→ The input:
----------

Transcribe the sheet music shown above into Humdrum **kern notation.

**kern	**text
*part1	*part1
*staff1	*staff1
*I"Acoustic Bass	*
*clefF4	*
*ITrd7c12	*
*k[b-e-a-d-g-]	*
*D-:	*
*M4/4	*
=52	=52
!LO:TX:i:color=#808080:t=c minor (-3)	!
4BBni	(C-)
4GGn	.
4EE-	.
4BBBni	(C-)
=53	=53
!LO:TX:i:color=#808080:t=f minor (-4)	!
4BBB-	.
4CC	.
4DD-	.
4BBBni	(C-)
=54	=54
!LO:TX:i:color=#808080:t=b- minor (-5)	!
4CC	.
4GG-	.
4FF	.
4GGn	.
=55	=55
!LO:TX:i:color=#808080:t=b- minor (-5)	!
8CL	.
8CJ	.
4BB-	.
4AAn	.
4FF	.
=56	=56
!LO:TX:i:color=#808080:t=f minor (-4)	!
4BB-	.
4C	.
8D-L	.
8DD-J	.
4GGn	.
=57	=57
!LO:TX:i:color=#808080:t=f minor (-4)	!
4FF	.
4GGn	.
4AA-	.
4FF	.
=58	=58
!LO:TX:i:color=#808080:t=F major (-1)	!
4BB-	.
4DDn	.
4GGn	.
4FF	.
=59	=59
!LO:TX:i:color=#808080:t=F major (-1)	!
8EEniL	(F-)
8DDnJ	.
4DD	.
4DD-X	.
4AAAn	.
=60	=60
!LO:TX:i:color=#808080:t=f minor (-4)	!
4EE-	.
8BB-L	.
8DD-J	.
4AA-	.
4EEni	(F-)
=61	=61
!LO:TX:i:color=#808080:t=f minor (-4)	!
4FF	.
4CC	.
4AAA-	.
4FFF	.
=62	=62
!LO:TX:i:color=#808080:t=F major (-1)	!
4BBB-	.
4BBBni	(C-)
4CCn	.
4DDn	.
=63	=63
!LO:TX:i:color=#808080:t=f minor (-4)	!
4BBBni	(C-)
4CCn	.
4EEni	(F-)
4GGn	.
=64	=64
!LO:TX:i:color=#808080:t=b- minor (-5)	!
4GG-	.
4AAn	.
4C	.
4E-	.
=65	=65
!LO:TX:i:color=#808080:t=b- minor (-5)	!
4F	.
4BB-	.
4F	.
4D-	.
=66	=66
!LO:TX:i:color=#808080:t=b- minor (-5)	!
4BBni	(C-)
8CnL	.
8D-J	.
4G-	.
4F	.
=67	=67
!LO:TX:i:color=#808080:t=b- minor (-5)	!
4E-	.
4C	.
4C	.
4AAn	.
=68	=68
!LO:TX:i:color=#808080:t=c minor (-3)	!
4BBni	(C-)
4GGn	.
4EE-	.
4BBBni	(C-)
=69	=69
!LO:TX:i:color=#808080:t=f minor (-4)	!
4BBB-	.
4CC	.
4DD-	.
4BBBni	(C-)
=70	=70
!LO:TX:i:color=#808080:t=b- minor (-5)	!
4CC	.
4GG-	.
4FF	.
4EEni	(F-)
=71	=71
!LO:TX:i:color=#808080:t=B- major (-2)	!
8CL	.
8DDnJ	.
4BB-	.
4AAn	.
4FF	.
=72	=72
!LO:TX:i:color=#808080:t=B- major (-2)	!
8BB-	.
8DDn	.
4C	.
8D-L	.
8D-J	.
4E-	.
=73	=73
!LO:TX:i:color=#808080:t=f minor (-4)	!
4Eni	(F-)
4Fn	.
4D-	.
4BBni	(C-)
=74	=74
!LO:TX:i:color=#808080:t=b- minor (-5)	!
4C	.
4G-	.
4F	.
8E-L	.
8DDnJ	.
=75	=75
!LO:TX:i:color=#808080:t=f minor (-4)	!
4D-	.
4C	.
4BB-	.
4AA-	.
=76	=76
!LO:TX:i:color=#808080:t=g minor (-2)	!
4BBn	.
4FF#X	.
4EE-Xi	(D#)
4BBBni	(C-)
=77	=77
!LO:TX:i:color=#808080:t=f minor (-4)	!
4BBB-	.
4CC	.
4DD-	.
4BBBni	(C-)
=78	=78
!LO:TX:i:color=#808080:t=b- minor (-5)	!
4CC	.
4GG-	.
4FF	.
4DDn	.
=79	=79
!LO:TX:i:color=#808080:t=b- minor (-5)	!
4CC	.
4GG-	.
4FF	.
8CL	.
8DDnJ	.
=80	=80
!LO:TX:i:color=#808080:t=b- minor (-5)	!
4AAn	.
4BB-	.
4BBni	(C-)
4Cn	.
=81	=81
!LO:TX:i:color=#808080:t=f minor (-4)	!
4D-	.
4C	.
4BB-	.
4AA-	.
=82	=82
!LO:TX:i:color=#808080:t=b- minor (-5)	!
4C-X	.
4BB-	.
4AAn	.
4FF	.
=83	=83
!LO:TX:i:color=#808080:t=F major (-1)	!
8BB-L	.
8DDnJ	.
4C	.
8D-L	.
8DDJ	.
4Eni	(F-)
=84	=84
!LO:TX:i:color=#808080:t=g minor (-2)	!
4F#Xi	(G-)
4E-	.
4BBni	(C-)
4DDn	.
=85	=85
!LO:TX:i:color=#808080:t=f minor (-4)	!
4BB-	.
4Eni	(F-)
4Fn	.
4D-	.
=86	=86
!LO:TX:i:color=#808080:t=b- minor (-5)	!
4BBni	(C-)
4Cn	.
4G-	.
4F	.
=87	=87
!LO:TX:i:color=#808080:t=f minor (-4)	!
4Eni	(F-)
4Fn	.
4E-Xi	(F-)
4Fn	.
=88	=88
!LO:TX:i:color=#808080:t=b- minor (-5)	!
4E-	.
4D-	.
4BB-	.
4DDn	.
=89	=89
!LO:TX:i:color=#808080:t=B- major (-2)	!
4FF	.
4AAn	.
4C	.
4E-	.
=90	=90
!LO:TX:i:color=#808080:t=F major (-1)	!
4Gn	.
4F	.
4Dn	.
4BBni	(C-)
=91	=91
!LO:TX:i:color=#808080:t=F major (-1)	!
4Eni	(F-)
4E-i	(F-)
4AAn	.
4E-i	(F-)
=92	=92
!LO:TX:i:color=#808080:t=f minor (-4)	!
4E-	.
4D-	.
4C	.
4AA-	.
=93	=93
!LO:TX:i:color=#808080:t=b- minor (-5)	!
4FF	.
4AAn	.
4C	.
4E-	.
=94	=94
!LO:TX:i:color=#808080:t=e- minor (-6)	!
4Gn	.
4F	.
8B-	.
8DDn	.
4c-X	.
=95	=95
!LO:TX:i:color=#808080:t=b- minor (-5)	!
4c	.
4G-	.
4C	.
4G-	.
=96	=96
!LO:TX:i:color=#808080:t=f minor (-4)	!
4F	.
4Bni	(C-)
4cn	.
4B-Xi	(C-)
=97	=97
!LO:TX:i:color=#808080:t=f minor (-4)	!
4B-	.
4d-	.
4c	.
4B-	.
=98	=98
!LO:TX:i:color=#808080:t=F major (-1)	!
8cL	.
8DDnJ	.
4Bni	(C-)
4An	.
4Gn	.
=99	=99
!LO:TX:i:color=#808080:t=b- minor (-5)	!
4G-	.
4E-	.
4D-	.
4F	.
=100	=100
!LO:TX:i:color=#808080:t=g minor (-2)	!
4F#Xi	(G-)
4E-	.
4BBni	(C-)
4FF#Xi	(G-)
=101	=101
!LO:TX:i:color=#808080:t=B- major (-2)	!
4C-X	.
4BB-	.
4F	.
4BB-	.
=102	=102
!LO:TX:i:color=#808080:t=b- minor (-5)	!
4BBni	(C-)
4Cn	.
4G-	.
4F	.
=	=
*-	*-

----------

Pull out every line in the items above that contains the string "kern", where uppercase and lowercase must match.

→ Response to the exercise:
Transcribe the sheet music shown above into Humdrum **kern notation.
**kern	**text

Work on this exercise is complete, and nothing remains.